Edgar Ferreira era assistente de cinegrafista da TV Gazeta. A função dele era interna no telejornal Bom Dia ES, mas naquele dia precisou substituir um colega e cobrir a rebelião. "Eu me lembro muito bem que um capitão da Polícia Militar falou para todo mundo: 'Não entre, não entre'. Ninguém sabia naquele momento que alguém iria virar refém na detenção. O que a gente ia fazer? O serviço da gente era documentar o que estava acontecendo lá e mostrar para sociedade. Era o nosso trabalho", relembrou.
Edgar Ferreira
Jornalista
Eles queriam armas e carro para fugir. Não teriam nunca. Aí disseram: 'Vamos fazer um sorteio e matar alguém para mostrarmos que não estamos de brincadeira
Antônio Moreira, cinegrafista da TV Gazeta na época, relembra que foi contra a ideia de entrar no presídio naquele dia. Ele conta que, em meio à tensão, os próprios detentos realizaram o sorteio para decidir quem seria morto — e ele, junto ao repórter Thelmo Scarpine, acabou sendo um dos escolhidos.

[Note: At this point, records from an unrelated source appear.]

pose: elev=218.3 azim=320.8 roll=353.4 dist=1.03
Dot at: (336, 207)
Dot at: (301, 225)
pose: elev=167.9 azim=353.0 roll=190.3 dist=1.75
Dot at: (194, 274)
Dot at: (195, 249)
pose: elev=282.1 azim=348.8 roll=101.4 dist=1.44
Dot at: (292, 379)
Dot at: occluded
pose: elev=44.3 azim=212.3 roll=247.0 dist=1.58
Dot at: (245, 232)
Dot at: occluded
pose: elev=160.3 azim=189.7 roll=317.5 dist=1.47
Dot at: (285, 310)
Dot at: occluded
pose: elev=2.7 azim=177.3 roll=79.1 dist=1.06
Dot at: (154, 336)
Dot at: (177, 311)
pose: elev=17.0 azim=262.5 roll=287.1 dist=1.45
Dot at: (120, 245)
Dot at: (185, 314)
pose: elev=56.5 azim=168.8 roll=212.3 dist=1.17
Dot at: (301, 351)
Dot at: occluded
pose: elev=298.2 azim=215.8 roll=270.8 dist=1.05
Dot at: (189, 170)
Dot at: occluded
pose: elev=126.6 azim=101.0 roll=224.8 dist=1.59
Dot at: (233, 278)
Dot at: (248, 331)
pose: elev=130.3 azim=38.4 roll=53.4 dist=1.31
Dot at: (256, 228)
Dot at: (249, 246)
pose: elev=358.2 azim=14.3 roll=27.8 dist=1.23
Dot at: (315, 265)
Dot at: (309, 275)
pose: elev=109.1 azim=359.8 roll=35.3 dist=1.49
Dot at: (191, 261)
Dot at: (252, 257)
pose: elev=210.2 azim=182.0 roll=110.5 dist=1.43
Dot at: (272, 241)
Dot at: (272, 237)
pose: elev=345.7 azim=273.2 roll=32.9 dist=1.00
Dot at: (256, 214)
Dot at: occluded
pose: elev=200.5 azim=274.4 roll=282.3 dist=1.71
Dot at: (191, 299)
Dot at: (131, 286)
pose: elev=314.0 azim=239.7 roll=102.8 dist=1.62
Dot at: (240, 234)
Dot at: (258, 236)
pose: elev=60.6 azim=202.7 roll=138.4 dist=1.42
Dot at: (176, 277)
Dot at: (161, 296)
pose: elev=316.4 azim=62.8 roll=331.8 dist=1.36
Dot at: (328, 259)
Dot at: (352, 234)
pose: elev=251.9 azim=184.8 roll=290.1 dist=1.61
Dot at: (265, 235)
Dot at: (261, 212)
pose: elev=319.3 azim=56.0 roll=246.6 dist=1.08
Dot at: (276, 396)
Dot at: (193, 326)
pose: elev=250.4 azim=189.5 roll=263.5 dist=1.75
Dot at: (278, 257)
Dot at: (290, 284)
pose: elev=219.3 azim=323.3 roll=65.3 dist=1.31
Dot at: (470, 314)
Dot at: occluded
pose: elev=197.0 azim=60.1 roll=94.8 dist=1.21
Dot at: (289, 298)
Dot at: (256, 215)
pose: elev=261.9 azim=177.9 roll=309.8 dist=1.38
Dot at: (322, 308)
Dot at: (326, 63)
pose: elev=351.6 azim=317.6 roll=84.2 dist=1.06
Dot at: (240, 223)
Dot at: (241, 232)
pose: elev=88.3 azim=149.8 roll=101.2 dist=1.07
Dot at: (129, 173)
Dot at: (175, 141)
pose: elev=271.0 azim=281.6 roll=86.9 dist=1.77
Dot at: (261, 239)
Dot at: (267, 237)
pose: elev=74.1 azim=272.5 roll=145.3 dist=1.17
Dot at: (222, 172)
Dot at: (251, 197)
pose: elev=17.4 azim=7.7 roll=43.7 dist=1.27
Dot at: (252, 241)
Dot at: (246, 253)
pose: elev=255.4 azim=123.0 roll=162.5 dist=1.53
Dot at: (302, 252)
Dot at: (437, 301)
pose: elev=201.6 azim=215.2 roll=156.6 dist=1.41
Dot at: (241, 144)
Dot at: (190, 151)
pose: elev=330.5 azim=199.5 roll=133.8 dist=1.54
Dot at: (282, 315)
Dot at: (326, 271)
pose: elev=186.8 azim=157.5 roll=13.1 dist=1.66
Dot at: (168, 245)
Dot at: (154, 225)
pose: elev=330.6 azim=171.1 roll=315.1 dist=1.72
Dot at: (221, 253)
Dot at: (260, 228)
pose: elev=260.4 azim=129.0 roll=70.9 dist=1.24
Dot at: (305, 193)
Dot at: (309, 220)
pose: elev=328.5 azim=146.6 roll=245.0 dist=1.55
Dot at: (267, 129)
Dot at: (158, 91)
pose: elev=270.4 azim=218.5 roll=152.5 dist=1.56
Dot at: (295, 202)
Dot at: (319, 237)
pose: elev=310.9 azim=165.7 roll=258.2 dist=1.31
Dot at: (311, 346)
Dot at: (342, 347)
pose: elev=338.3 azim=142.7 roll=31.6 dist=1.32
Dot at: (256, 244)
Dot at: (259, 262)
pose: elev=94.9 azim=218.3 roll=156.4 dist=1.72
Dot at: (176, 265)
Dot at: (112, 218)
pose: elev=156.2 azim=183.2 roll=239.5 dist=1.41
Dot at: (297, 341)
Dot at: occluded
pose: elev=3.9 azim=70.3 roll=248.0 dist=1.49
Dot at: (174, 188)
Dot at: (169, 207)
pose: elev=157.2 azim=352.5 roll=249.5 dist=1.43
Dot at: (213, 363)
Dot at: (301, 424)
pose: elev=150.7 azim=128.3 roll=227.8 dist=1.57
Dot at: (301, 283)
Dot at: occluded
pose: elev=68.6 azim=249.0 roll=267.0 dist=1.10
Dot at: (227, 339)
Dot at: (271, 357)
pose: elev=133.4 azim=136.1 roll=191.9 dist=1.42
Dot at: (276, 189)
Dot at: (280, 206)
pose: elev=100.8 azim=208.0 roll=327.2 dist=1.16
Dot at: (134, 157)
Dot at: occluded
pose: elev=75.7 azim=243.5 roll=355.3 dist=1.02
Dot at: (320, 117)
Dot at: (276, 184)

"Foram 12 horas de sufoco, de um inferno na vida. Você não tinha esperança. Eu tentava conversar com todos os presos para tentar amenizar a tensão. Eu tinha essa fé que ninguém ia morrer", disse Moreira.
Os presos então separaram os reféns em duplas e em celas separadas. Em determinado momento uma confusão começou: alguns detentos saíram das galerias e invadiram a dos amotinados e os reféns aproveitaram o tumulto para fugir pulando do segundo andar do presídio — de aproximadamente oito metros de altura — enquanto outros escaparam pelas galerias.

Thelmo Scarpine conta que, momentos antes da confusão, a Polícia Militar começou a negociar com outra facção que estava no presídio e falar que ou acabavam com a rebelião ou os militares entrariam. "Aí salve-se quem puder. Alguns presos acabaram se rebelando contra aqueles líderes da rebelião e começaram a briga entre eles. Ali se instaurou um caos, a gente não sabia quem era inimigo, quem era amigo", lembrou.
Moreira finalizou contando que mesmo após todo o filme de terror, alguns jornalistas voltaram à Casa de Detenção de Vila Velha e agradeceram aos presos que os ajudaram a escapar.
Durante a confusão, dois líderes da rebelião, identificados como Volvenax Correia Joaquim, o Tomatinho, e Fernando César Costa, o Fernandinho, foram mortos por detentos que não participavam do motim. Eles estavam presos por crimes como assaltos e assassinatos.